The next ice age could be delayed by tens of thousands of years due to excessive amounts of heat-trapping carbon dioxide in the atmosphere, which disrupts Earth’s natural cycle of warming and cooling, according to a study in Nature Geoscience.
Researcher Jim Channell analyzed ice core and marine sediment data from one million years of geologic history.
Channell, a distinguished professor of geology at the University of Florida, says one period, around 780,000 years ago, is remarkably like the one today.

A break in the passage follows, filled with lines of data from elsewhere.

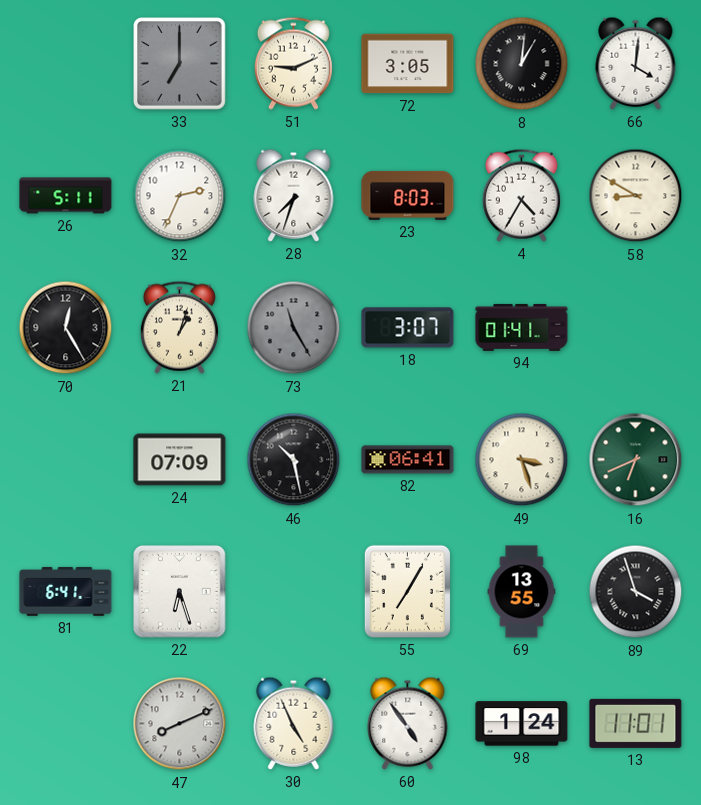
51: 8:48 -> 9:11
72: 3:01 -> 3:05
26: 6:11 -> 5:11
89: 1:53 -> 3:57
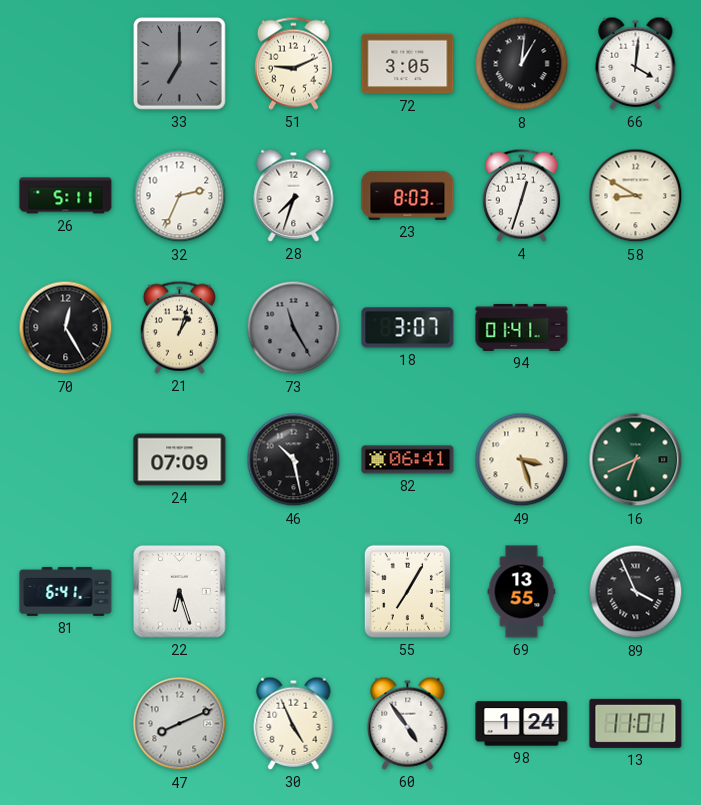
4: 4:35 -> 12:33
89: 3:57 -> 3:56
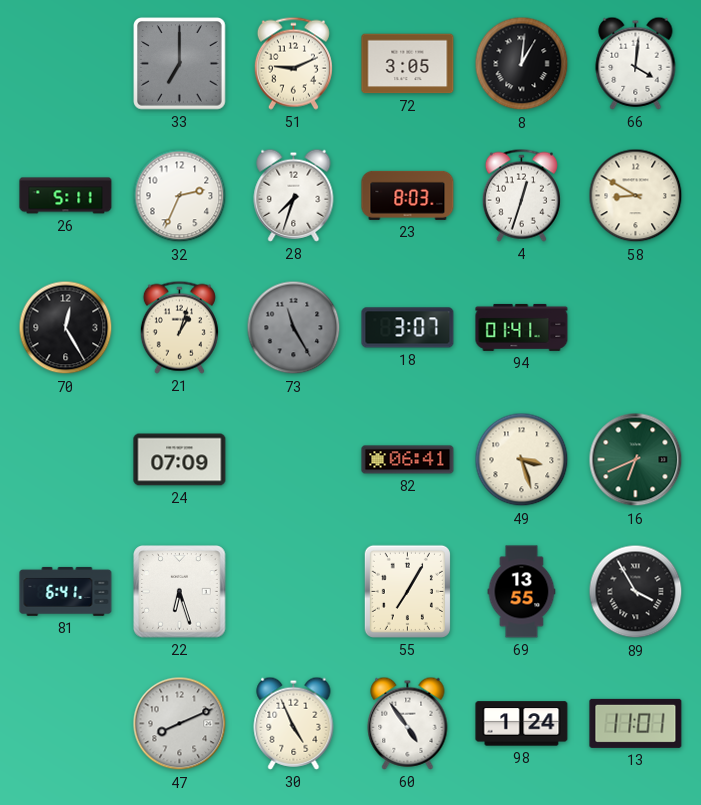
46: 10:28 -> none
89: 3:56 -> 3:55
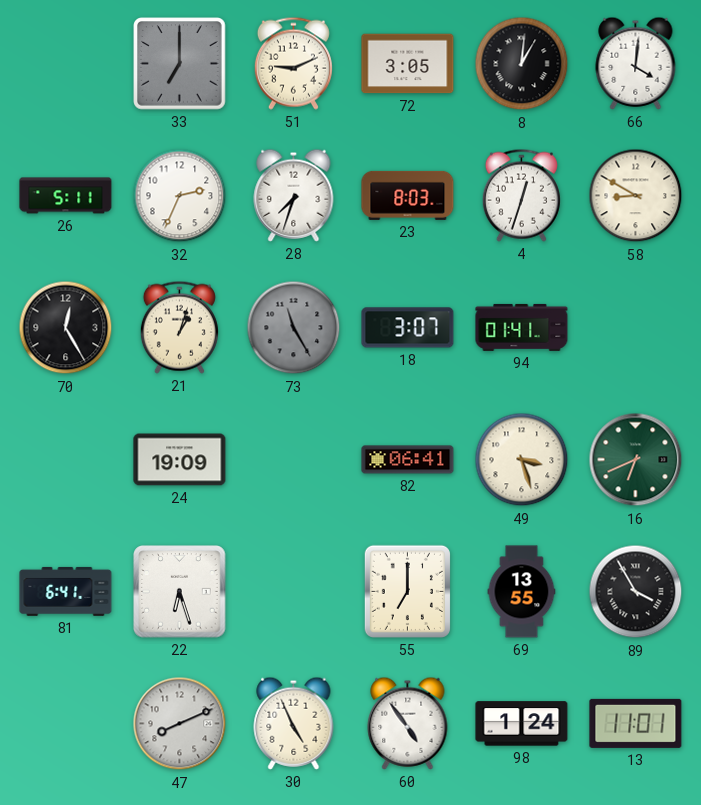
24: 07:09 -> 19:09
55: 7:05 -> 7:00
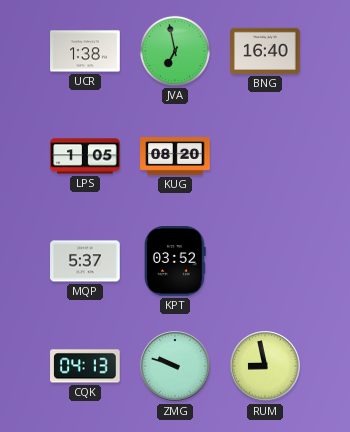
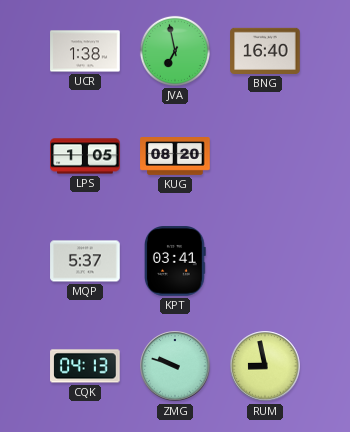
KPT: 03:52 -> 03:41
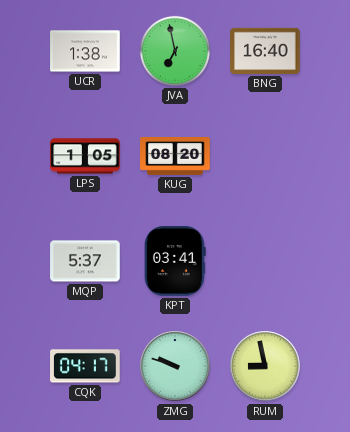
CQK: 04:13 -> 04:17
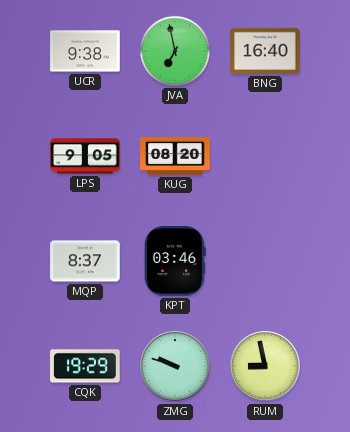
UCR: 1:38 -> 9:38
LPS: 1:05 -> 9:05
MQP: 5:37 -> 8:37
KPT: 03:41 -> 03:46
CQK: 04:17 -> 19:29
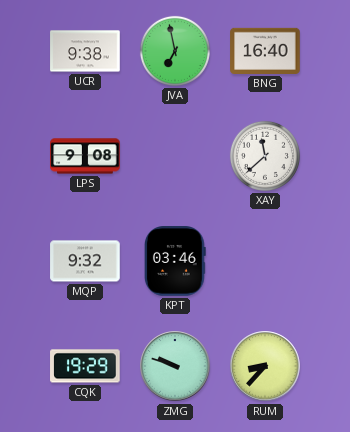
LPS: 9:05 -> 9:08
KUG: 08:20 -> none
XAY: none -> 11:38
MQP: 8:37 -> 9:32
RUM: 8:58 -> 8:37
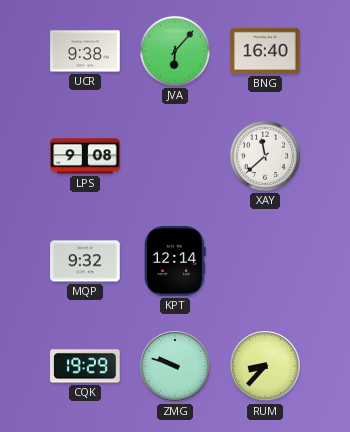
JVA: 6:58 -> 6:07
KPT: 03:46 -> 12:14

“It looks very similar because the orbital characteristics of the Earth, which is known from astronomers, is a dead ringer for the orbital states that we have today. And we can use that as an analog to say, ‘When will our interglacial state, which we’re in right now, go into the next glacial period?’”
Those orbital features – how the Earth revolves around the sun, the shape of its orbit, the tilt and wobble of the Earth on its axis – undergo long, cyclical changes. Those changes directly affect the amount of radiation Earth receives from the sun, which in turn affects the climate.

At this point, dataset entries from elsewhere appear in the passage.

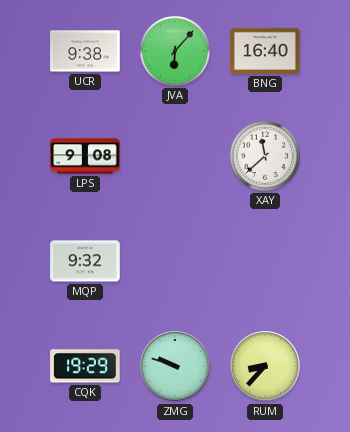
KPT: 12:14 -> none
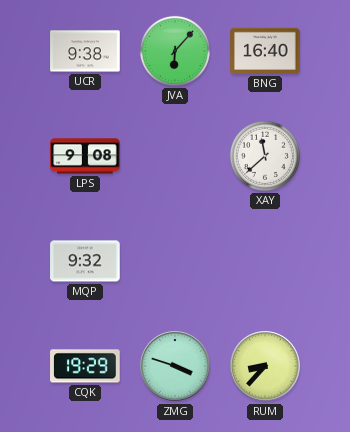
ZMG: 9:48 -> 3:48
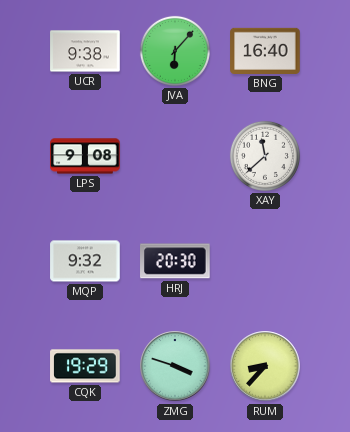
HRJ: none -> 20:30
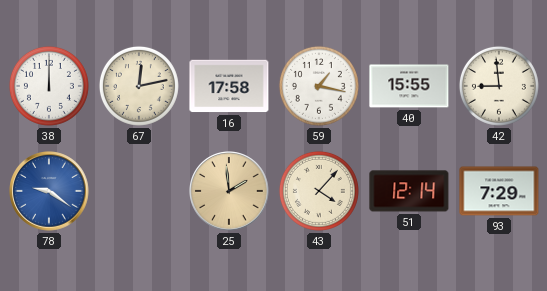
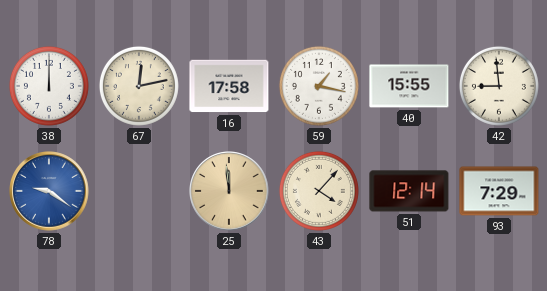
25: 1:59 -> 11:59
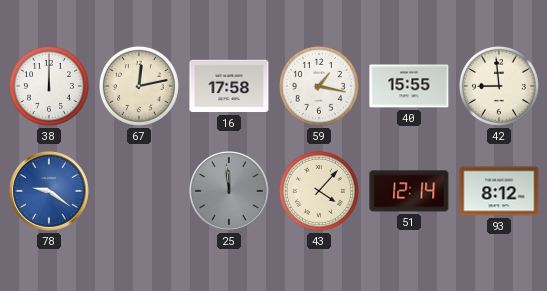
25 dial: champagne -> grey
93: 7:29 -> 8:12
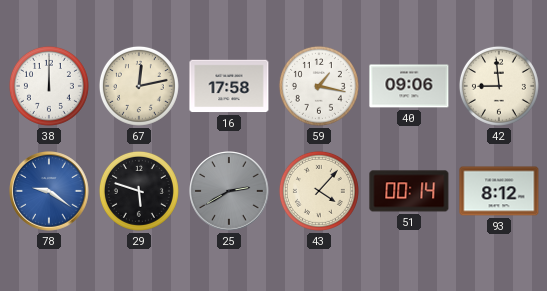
40: 15:55 -> 09:06
29: none -> 5:48
25: 11:59 -> 2:40
51: 12:14 -> 00:14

Based on these natural cycles, the current warming period should end within 1,500 years. Channell says what’s different from 780,000 years ago is that carbon dioxide levels in the atmosphere back then were 240 parts per million, compared with 390 parts per million today.
“And so we can be fairly sure that we have, whether we like it or not, delayed the possibility that we will revert from our
present interglacial into a glacial state.”

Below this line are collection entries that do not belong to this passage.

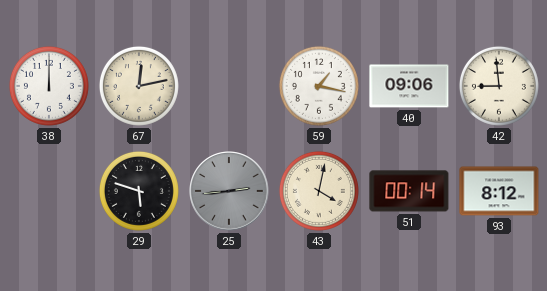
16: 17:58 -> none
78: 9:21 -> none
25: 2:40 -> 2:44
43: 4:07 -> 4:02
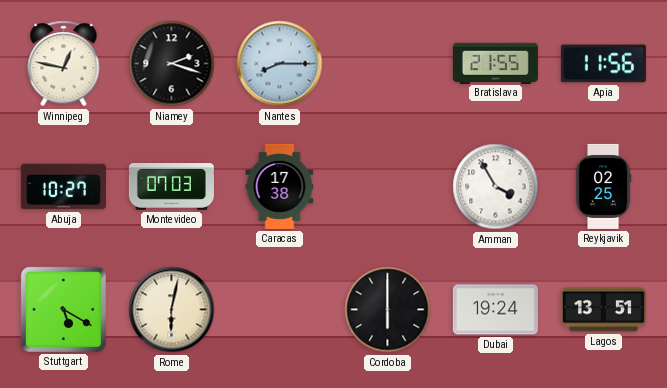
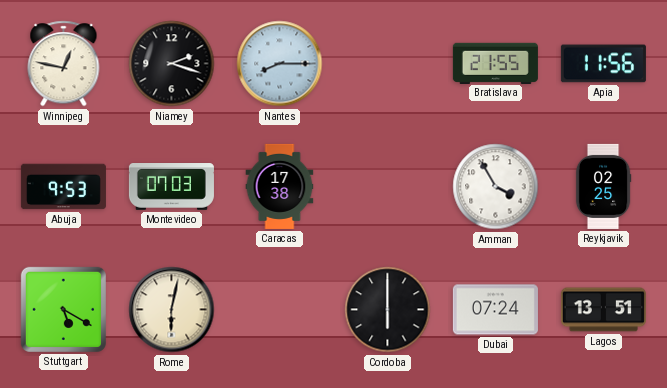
Abuja: 10:27 -> 9:53
Dubai: 19:24 -> 07:24
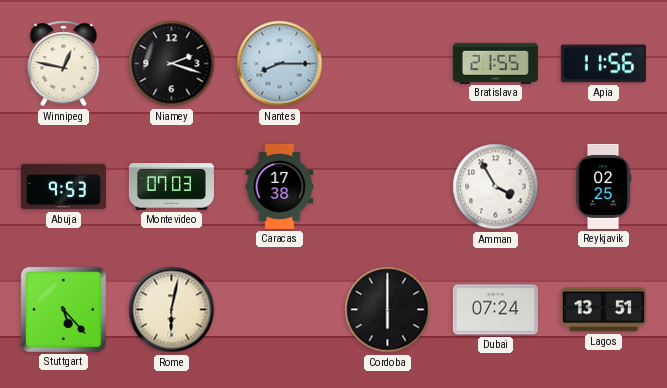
Stuttgart: 5:20 -> 5:23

Channell says the findings underscore the dramatic effect of carbon dioxide – released by the burning of fossil fuels in our cars, power plants and buildings – on the Earth’s natural climatic systems.
“In other words, the orbital characteristics of the Earth, which [determine] the amount of radiation which over millions of years have controlled the climate state on Earth, are no match for these excessive levels of CO2 in our atmosphere,” said Channell.
Cooling that would naturally occur in response to changes in the Earth’s solar orbit simply cannot keep up.
While a delayed ice age may sound like good news, Channell says, it isn’t.
The high concentration of heat-trapping greenhouse gases in the atmosphere is beginning to destabilize ice sheets in Greenland and Antarctica.
“Once you slough off the continental ice into the ocean, of course the consequence is sea level rise,” said Channell.
“And it’s not being, I think, over-dramatic to say that considering the proportion of the world’s population that lives close to sea level, the implications of this sort of accelerated sea level rise are enormous,” he said.
Channel says those ice sheets are expected to continue to melt until the next phase of cooling begins. And when that will be is now in serious doubt. Sea levels have risen about 200 feet in the last 10,000 years.